As I say, he was just opening one of the safes.

I said: ‘Placide, what are you doing?’ It was one of those meaningless questions. I could see clearly what he was doing. He was opening his safe, the one in which he kept his own private belongings, and I need not have asked so obvious a question.

My husband straightened up, however, not annoyed, you understand, but somewhat surprised, because I never entered his office as a rule, and remarked that he was getting some money out because he had a bill to pay that afternoon.

I asked him for the key to the sideboard and came and stood beside him as he reached down into the safe, which was the kind that opened with a great heavy lid on the top, like a cigar-box, or the cover for a cistern. He reached into his pocket with his left hand after the sideboard key, his right hand full of currency, and I looked into the safe. There on top lay a paper which I took to be a kind of promissory note. I read it, hastily. I was his wife. There was, I conceived, nothing secret about it.

‘What is this, Placide?’ I inquired.

My husband handed me the key to the sideboard.

‘What is what, my dear Minerva?’ he asked.

‘This note, or whatever it is.

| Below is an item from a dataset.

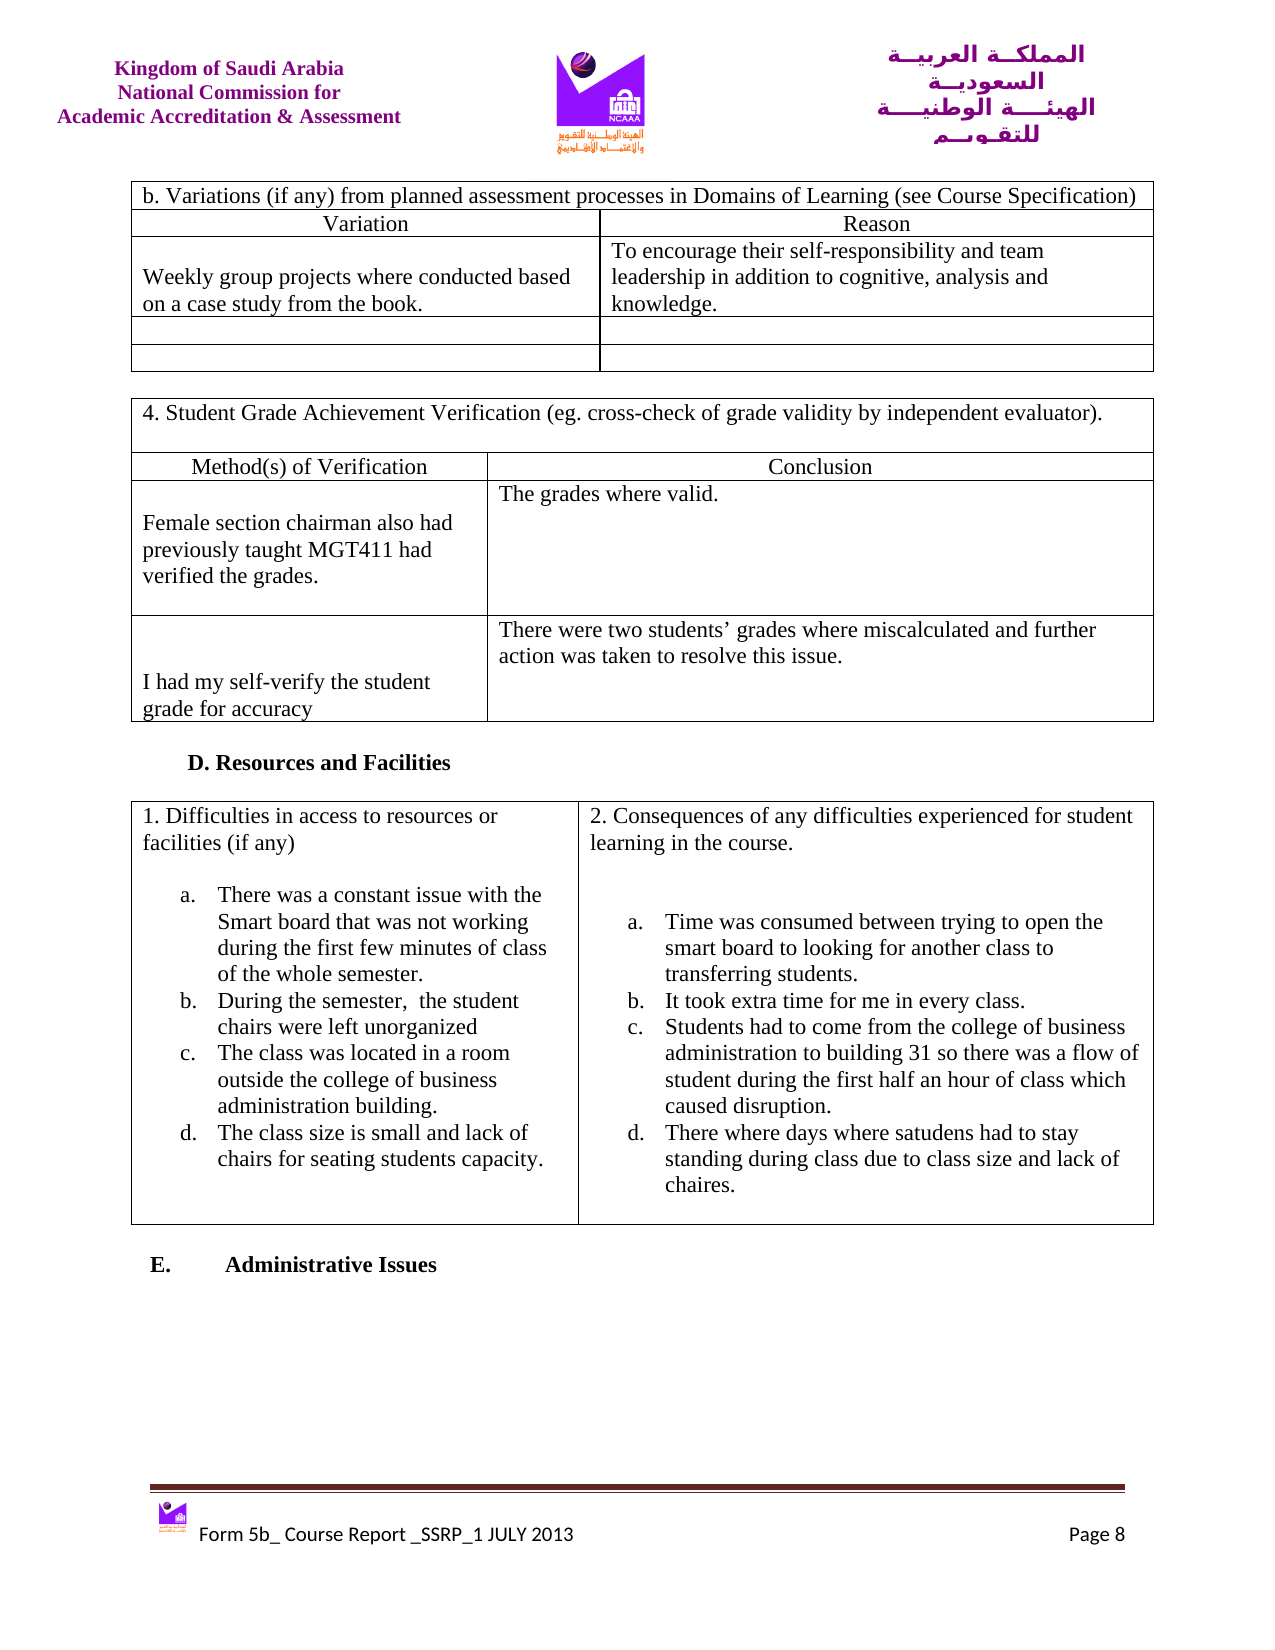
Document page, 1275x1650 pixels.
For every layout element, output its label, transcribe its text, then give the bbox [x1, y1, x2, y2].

It seems as though you had loaned three hundred dollars a good while ago, and never got it back.’

‘That is correct,’ said my husband. ‘I have never felt that I wished to push the matter.’ He picked up the note with his now free left hand, in a ruminating kind of manner, and I saw there was another note underneath. I picked that one up myself, my husband making no objection to my doing so, and glanced through it. That, too, was for three hundred dollars. Both were dated between seventeen and eighteen years previously, that is, in the year 1863, although they were of different months and days, and both were signed by men at that time living in Phillipsbourg, both prosperous men; one a white gentleman-planter in a small way; the other a colored man with a not very good reputation, but one who had prospered and was accounted well-to-do.